University upgrades Internet2

The fastest portion of the Internet is getting even faster: Universities have begun improving their capacity for high-speed data transmission, a process that will help researchers share information via Internet2.

At the beginning of October, Duke upgraded its Internet capacity 15-fold, but even more dramatic changes are in the works, said Alan Blatecky of the Microelectronic Center of North Carolina. With the installation of cutting-edge technology, he said, Duke's Internet2 capacity will grow another 20 times by the spring-giving Duke researchers the potential to quickly transmit large amounts of information to other points on the Internet2 network.

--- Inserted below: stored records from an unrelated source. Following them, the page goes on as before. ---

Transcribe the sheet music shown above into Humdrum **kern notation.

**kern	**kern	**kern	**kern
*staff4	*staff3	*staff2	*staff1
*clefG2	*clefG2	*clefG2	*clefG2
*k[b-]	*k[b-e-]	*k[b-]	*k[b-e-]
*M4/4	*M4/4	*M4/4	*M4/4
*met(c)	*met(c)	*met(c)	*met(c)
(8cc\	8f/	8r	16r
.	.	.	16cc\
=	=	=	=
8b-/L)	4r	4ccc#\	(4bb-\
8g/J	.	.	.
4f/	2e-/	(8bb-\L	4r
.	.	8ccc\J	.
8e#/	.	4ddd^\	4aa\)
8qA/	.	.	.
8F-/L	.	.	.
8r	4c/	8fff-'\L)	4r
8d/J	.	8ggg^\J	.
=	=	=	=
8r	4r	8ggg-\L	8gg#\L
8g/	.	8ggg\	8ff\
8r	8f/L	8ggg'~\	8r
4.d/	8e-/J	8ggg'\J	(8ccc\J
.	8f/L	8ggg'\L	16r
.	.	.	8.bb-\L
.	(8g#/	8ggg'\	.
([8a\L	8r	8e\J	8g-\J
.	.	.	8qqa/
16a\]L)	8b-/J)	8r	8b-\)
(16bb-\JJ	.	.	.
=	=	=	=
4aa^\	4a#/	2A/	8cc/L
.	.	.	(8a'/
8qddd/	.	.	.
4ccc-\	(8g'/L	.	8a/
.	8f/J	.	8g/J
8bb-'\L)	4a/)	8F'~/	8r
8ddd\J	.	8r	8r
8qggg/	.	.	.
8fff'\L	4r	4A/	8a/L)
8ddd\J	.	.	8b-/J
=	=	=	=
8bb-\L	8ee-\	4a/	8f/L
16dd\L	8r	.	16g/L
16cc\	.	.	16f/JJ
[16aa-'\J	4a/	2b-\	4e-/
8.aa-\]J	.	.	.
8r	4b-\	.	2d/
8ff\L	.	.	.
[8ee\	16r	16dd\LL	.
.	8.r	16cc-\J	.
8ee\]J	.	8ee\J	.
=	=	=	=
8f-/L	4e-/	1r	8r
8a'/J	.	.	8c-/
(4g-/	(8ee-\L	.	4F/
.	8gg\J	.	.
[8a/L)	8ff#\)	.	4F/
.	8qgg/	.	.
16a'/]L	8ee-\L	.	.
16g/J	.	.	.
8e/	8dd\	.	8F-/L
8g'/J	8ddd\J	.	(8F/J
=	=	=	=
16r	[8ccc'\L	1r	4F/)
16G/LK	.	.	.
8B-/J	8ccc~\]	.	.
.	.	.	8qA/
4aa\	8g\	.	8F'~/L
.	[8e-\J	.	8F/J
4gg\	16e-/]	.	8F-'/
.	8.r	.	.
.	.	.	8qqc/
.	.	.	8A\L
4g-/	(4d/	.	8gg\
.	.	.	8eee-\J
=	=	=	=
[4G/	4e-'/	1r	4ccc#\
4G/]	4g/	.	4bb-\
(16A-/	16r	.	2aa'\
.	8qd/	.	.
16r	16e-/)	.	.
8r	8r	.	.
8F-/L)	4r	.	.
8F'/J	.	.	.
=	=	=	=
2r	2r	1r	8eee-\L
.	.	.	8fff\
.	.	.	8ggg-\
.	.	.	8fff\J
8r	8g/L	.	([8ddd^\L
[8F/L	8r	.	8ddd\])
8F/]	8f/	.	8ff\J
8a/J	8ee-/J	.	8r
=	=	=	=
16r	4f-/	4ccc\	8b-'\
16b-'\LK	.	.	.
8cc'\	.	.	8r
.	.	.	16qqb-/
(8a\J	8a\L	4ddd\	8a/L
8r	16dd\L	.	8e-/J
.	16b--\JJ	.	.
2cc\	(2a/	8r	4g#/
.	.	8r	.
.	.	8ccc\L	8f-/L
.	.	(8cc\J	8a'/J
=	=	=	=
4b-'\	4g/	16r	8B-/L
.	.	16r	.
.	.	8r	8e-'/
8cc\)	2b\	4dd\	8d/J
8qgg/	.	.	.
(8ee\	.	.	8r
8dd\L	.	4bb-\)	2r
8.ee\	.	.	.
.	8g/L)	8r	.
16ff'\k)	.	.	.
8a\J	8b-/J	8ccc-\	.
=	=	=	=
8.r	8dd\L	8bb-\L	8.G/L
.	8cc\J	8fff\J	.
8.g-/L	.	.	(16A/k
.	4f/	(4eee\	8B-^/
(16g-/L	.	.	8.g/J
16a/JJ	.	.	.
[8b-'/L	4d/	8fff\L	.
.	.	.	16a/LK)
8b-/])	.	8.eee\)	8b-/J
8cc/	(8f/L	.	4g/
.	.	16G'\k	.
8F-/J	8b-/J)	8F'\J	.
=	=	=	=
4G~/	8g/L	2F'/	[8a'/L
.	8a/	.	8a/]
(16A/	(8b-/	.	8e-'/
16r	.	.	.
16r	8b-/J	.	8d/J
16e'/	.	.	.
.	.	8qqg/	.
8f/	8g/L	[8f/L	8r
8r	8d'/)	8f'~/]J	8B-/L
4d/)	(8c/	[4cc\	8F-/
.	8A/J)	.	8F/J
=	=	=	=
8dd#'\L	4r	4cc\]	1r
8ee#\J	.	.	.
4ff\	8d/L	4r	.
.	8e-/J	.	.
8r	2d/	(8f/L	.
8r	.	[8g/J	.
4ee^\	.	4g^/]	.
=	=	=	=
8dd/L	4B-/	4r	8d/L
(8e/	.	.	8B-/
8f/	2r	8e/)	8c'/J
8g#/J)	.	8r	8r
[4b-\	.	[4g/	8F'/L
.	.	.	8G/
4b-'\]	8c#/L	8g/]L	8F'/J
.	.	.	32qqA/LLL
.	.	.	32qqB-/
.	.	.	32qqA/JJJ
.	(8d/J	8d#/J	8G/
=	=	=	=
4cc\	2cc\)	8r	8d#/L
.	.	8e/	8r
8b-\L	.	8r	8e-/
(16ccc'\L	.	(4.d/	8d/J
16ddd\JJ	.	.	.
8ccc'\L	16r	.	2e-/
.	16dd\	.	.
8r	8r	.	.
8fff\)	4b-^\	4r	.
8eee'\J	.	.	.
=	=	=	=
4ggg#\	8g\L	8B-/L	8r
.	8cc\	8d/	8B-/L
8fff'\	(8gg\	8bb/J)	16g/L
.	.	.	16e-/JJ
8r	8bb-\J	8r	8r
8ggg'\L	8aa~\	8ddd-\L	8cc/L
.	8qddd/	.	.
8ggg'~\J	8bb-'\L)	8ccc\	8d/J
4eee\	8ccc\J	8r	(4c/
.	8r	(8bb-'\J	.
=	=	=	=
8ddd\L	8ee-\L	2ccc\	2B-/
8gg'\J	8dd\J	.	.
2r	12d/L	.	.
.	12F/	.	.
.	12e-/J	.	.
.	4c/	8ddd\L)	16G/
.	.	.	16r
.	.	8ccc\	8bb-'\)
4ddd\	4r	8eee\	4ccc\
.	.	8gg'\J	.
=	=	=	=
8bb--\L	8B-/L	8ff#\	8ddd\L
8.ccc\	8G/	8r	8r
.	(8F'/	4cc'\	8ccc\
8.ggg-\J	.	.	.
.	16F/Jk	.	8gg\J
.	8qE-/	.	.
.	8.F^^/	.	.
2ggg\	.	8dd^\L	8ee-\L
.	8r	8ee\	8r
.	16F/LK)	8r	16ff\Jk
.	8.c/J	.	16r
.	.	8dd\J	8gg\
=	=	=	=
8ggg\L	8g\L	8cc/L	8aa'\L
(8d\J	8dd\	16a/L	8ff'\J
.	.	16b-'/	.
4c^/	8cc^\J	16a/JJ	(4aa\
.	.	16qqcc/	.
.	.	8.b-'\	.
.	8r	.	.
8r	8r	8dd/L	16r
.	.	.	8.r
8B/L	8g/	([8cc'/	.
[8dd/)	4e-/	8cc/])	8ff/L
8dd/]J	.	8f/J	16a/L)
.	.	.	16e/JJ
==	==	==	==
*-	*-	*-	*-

Internet2-the gateway through which Duke gains access to the Internet-was created several years ago as a response to the rising commercialization of the Internet. As the "dot-com" network became more congested with business- and recreation-oriented traffic, it lost much of its capacity to facilitate complex research, such as transmitting telescope images or sharing electrocardiogram data.

Because Internet2 is designed specifically for educational and research purposes, only a select group of institutions have access to it, including about 150 universities. Therefore, Duke's increased Internet2 capacity will not necessarily increase the rate at which Duke computers connect to commercial sites.

"Just because you have high-speed capacity," Blatecky said, "you can't talk to your aunt who has a phone line in her house."

Instead, the increased capacity will be most useful for scientific researchers, said Robert Currier, director of data communications for the Office of Information Technology.

"There is a telescope in South America doing control imaging from the United States. Over the commodity Internet, there is not enough bandwidth to cover the size of the huge telescope image," he said. "Internet2 will give us the ability to do things [to improve] quality of service-no delay, no jitter, no contention from someone trying to pull down the latest sports score."

Bandwidth is a technical term describing the speed of a communication link.

The forthcoming upgrade relies on a new technique called dense wave division multiplexing, Blatecky said. The $4 million system that MCNC will help the University install at the end of February will allow the use of different color lasers in simultaneous fiber-optic transmissions.

"Essentially, lasers are used to 'light' up a fiber-optic line; that is, you must use some sort of light to transmit anything over fiber optic lines, and since lasers are coherent light sources, they are the preferred source...," Blatecky said. "And, since different colors of light don't interfere with each other, you can increase the capacity of each fiber by adding more 'colors'-that is, if the color green can transmit a gigabit of data, so can the color yellow, red [or] blue."

By using these different light wavelengths, Blatecky said, the University will have the ability to designate certain colors for complex research needs.

"This is pretty new technology-some of the first things out," he said. "It's just being deployed at major companies. Duke is one of the first campuses to have it."

Also, he said, in January the University will install new router technology called Dynamic Packet Transport, which will facilitate even more high-speed connections.

The possibilities for this new capacity-and the applications that may come out of it-are virtually impossible to gauge, but the University is at least beginning to consider them in its long-term planning. One concern, for example, is making sure that free student use of this expanded technology will facilitate class-related research, not promote video phone conversations with friends at other universities.

"These are definitely future issues," Provost Peter Lange wrote in an e-mail. "We are including them in our thinking about planning: What is the likely pattern of development of demand? How will demand be affected both by expanded teaching and research uses... and by personal uses? What technological changes might affect that pattern or its impact on our bandwidth capacity?... What are the implications of the answers to all these questions for how we provide services at Duke and charge for them?"

For right now, MCNC is also working with North Carolina State University and the University of North Carolina at Chapel Hill-other institutions participating in Internet2-to install this new equipment.

College campuses, Blatecky said, are ideal testing grounds for the new applications developed via Internet2. "Universities and students tend to push the envelope," he said. "[They say,] 'If I had this, what else could I do?' They're willing to try new things."

However, he agreed with Lange: When campuses adopt these new technologies, there is no way to predict how they will actually be used. Blatecky pointed to MP3s as a phenomenon that no one expected would become important to college campuses.

"We do not do a good job of guessing what the future will be," he said. "The Internet was [originally] put together to share files-they hadn't even thought of e-mail."